Return only those lines of the listing in which "input" appears.

MATERIAL SHOWN:
Content starts

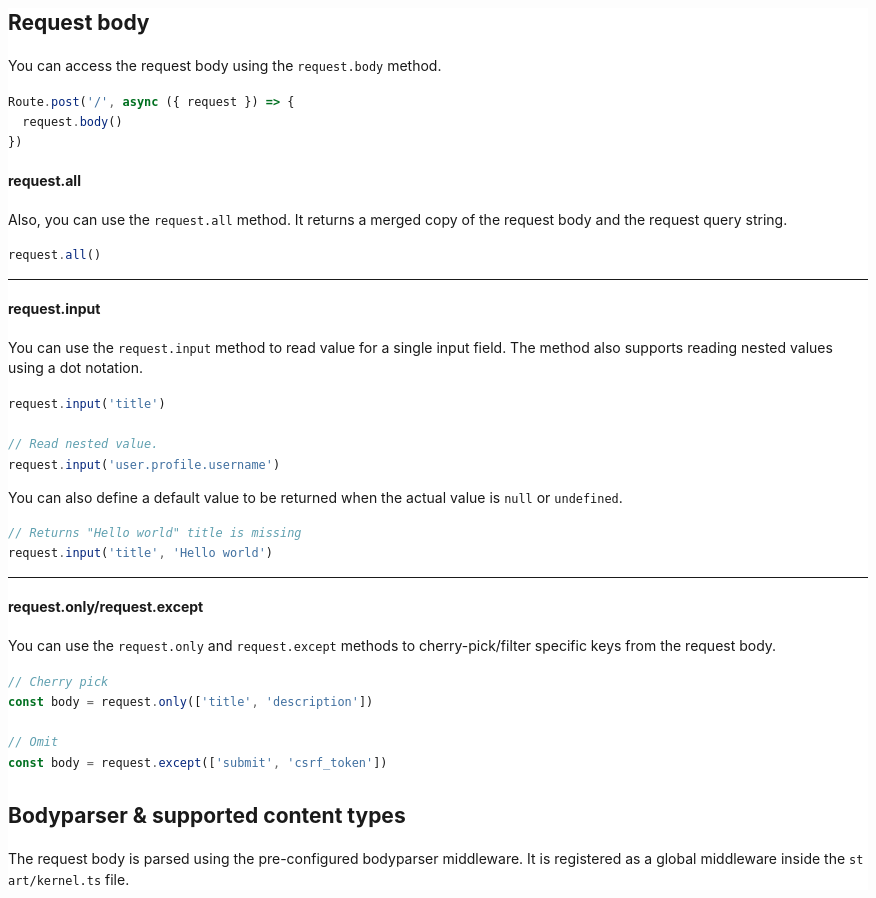 ## Request body
You can access the request body using the `request.body` method.

```ts
Route.post('/', async ({ request }) => {
  request.body()
})
```

#### request.all

Also, you can use the `request.all` method. It returns a merged copy of the request body and the request query string.

```ts
request.all()
```

---

#### request.input

You can use the `request.input` method to read value for a single input field. The method also supports reading nested values using a dot notation.

```ts
request.input('title')

// Read nested value.
request.input('user.profile.username')
```

You can also define a default value to be returned when the actual value is `null` or `undefined`.

```ts
// Returns "Hello world" title is missing
request.input('title', 'Hello world')
```

---

#### request.only/request.except
You can use the `request.only` and `request.except` methods to cherry-pick/filter specific keys from the request body.

```ts
// Cherry pick
const body = request.only(['title', 'description'])

// Omit
const body = request.except(['submit', 'csrf_token'])
```

## Bodyparser & supported content types
The request body is parsed using the pre-configured bodyparser middleware. It is registered as a global middleware inside the `start/kernel.ts` file.
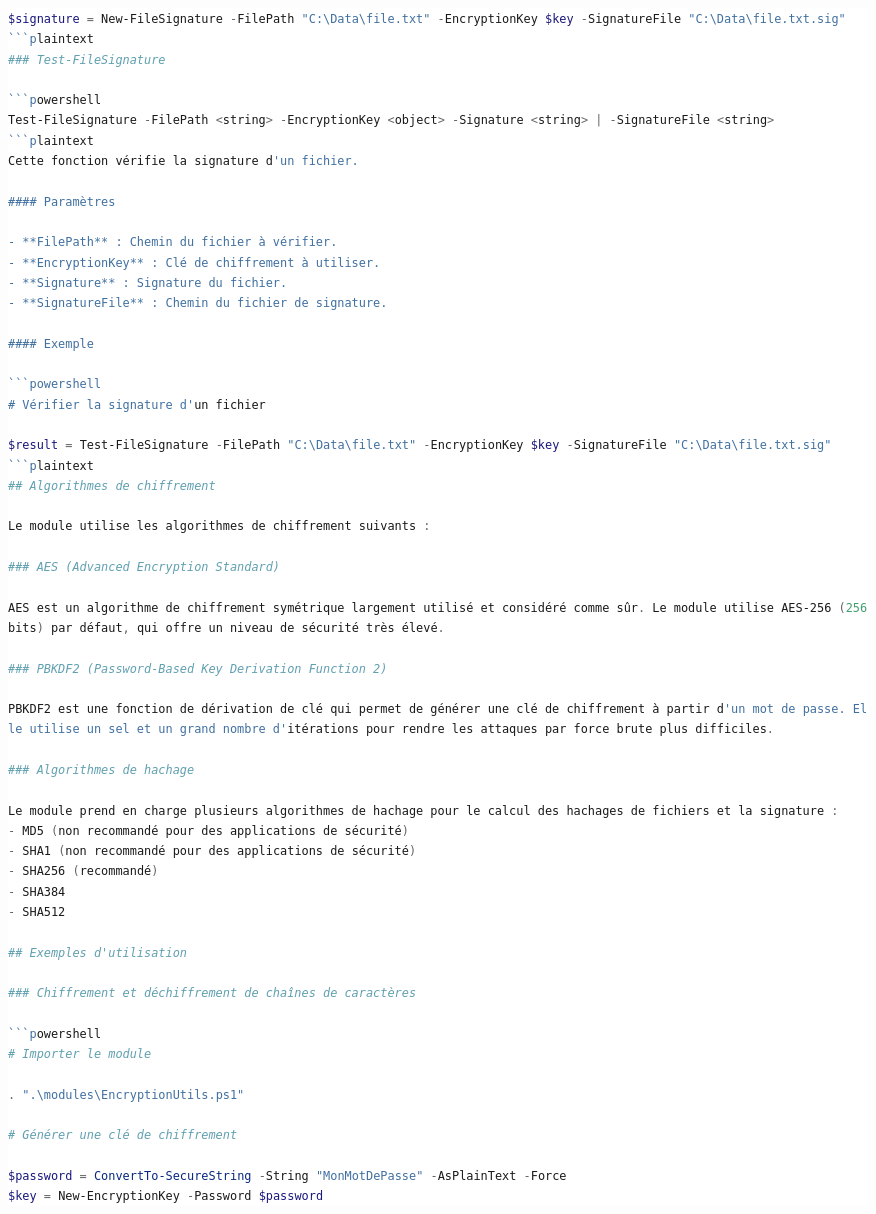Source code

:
 ```powershell
$signature = New-FileSignature -FilePath "C:\Data\file.txt" -EncryptionKey $key -SignatureFile "C:\Data\file.txt.sig"
```plaintext
### Test-FileSignature

```powershell
Test-FileSignature -FilePath <string> -EncryptionKey <object> -Signature <string> | -SignatureFile <string>
```plaintext
Cette fonction vérifie la signature d'un fichier.

#### Paramètres

- **FilePath** : Chemin du fichier à vérifier.
- **EncryptionKey** : Clé de chiffrement à utiliser.
- **Signature** : Signature du fichier.
- **SignatureFile** : Chemin du fichier de signature.

#### Exemple

```powershell
# Vérifier la signature d'un fichier

$result = Test-FileSignature -FilePath "C:\Data\file.txt" -EncryptionKey $key -SignatureFile "C:\Data\file.txt.sig"
```plaintext
## Algorithmes de chiffrement

Le module utilise les algorithmes de chiffrement suivants :

### AES (Advanced Encryption Standard)

AES est un algorithme de chiffrement symétrique largement utilisé et considéré comme sûr. Le module utilise AES-256 (256 bits) par défaut, qui offre un niveau de sécurité très élevé.

### PBKDF2 (Password-Based Key Derivation Function 2)

PBKDF2 est une fonction de dérivation de clé qui permet de générer une clé de chiffrement à partir d'un mot de passe. Elle utilise un sel et un grand nombre d'itérations pour rendre les attaques par force brute plus difficiles.

### Algorithmes de hachage

Le module prend en charge plusieurs algorithmes de hachage pour le calcul des hachages de fichiers et la signature :
- MD5 (non recommandé pour des applications de sécurité)
- SHA1 (non recommandé pour des applications de sécurité)
- SHA256 (recommandé)
- SHA384
- SHA512

## Exemples d'utilisation

### Chiffrement et déchiffrement de chaînes de caractères

```powershell
# Importer le module

. ".\modules\EncryptionUtils.ps1"

# Générer une clé de chiffrement

$password = ConvertTo-SecureString -String "MonMotDePasse" -AsPlainText -Force
$key = New-EncryptionKey -Password $password
```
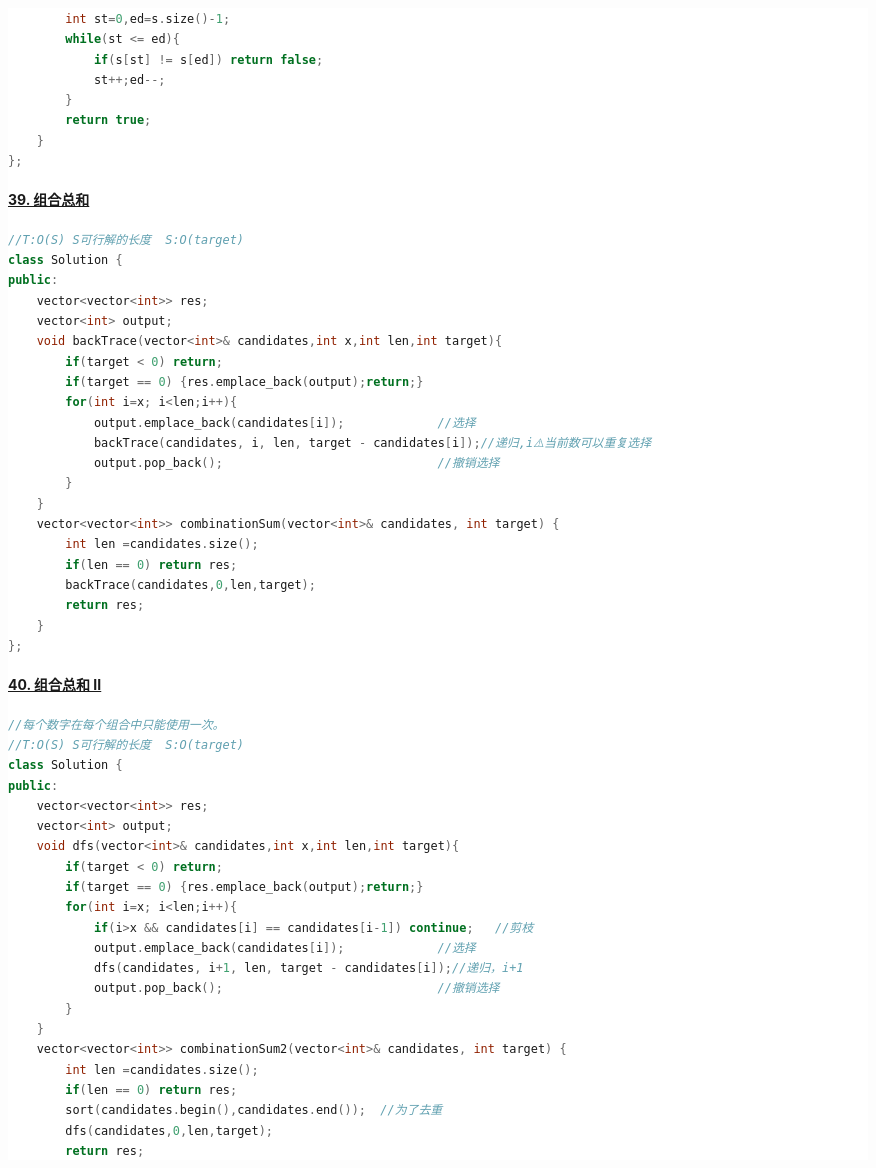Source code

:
 ```C++
        int st=0,ed=s.size()-1;
        while(st <= ed){
            if(s[st] != s[ed]) return false;
            st++;ed--;
        }
        return true;
    }
};
```



#### [39. 组合总和](https://leetcode-cn.com/problems/combination-sum/)

```C++
//T:O(S) S可行解的长度  S:O(target)
class Solution {
public:
    vector<vector<int>> res;
    vector<int> output;
    void backTrace(vector<int>& candidates,int x,int len,int target){
        if(target < 0) return;
        if(target == 0) {res.emplace_back(output);return;}
        for(int i=x; i<len;i++){
            output.emplace_back(candidates[i]);             //选择
            backTrace(candidates, i, len, target - candidates[i]);//递归,i⚠️当前数可以重复选择
            output.pop_back();                              //撤销选择
        }
    }
    vector<vector<int>> combinationSum(vector<int>& candidates, int target) {
        int len =candidates.size();
        if(len == 0) return res;
        backTrace(candidates,0,len,target);
        return res;
    }
};
```

#### [40. 组合总和 II](https://leetcode-cn.com/problems/combination-sum-ii/)

```C++
//每个数字在每个组合中只能使用一次。
//T:O(S) S可行解的长度  S:O(target)
class Solution {
public:
    vector<vector<int>> res;
    vector<int> output;
    void dfs(vector<int>& candidates,int x,int len,int target){
        if(target < 0) return;
        if(target == 0) {res.emplace_back(output);return;}
        for(int i=x; i<len;i++){
            if(i>x && candidates[i] == candidates[i-1]) continue;	//剪枝
            output.emplace_back(candidates[i]);             //选择
            dfs(candidates, i+1, len, target - candidates[i]);//递归，i+1
            output.pop_back();                              //撤销选择
        }
    }
    vector<vector<int>> combinationSum2(vector<int>& candidates, int target) {
        int len =candidates.size();
        if(len == 0) return res;
        sort(candidates.begin(),candidates.end());	//为了去重
        dfs(candidates,0,len,target);
        return res;
```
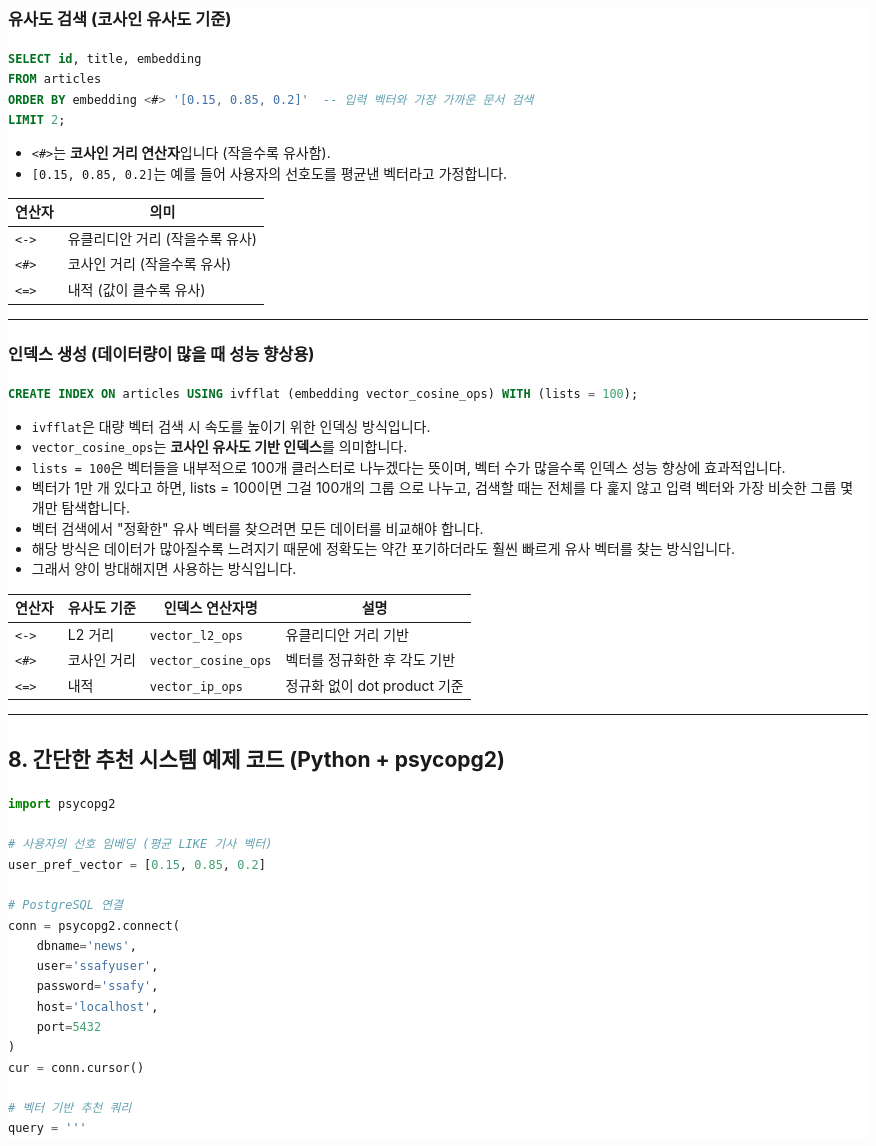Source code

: ### 유사도 검색 (코사인 유사도 기준)

```sql
SELECT id, title, embedding
FROM articles
ORDER BY embedding <#> '[0.15, 0.85, 0.2]'  -- 입력 벡터와 가장 가까운 문서 검색
LIMIT 2;
```

- `<#>`는 **코사인 거리 연산자**입니다 (작을수록 유사함).
- `[0.15, 0.85, 0.2]`는 예를 들어 사용자의 선호도를 평균낸 벡터라고 가정합니다.

| 연산자   | 의미                 |
| ----- | ------------------ |
| `<->` | 유클리디안 거리 (작을수록 유사) |
| `<#>` | 코사인 거리 (작을수록 유사)   |
| `<=>` | 내적 (값이 클수록 유사)     |

---

### 인덱스 생성 (데이터량이 많을 때 성능 향상용)

```sql
CREATE INDEX ON articles USING ivfflat (embedding vector_cosine_ops) WITH (lists = 100);
```

- `ivfflat`은 대량 벡터 검색 시 속도를 높이기 위한 인덱싱 방식입니다.
- `vector_cosine_ops`는 **코사인 유사도 기반 인덱스**를 의미합니다.
- `lists = 100`은 벡터들을 내부적으로 100개 클러스터로 나누겠다는 뜻이며, 벡터 수가 많을수록 인덱스 성능 향상에 효과적입니다.
- 벡터가 1만 개 있다고 하면, lists = 100이면 그걸 100개의 그룹 으로 나누고, 검색할 때는 전체를 다 훑지 않고 입력 벡터와 가장 비슷한 그룹 몇 개만 탐색합니다.
- 벡터 검색에서 "정확한" 유사 벡터를 찾으려면 모든 데이터를 비교해야 합니다.
- 해당 방식은 데이터가 많아질수록 느려지기 때문에 정확도는 약간 포기하더라도 훨씬 빠르게 유사 벡터를 찾는 방식입니다.
- 그래서 양이 방대해지면 사용하는 방식입니다.

| 연산자   | 유사도 기준 | 인덱스 연산자명            | 설명                    |
| ----- | ------ | ------------------- | --------------------- |
| `<->` | L2 거리  | `vector_l2_ops`     | 유클리디안 거리 기반           |
| `<#>` | 코사인 거리 | `vector_cosine_ops` | 벡터를 정규화한 후 각도 기반      |
| `<=>` | 내적     | `vector_ip_ops`     | 정규화 없이 dot product 기준 |

---

## 8. 간단한 추천 시스템 예제 코드 (Python + psycopg2)

```python
import psycopg2

# 사용자의 선호 임베딩 (평균 LIKE 기사 벡터)
user_pref_vector = [0.15, 0.85, 0.2]

# PostgreSQL 연결
conn = psycopg2.connect(
    dbname='news',
    user='ssafyuser',
    password='ssafy',
    host='localhost',
    port=5432
)
cur = conn.cursor()

# 벡터 기반 추천 쿼리
query = '''
```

Content ends

SOLUTION:
#### request.input
You can use the `request.input` method to read value for a single input field. The method also supports reading nested values using a dot notation.
request.input('title')
request.input('user.profile.username')
request.input('title', 'Hello world')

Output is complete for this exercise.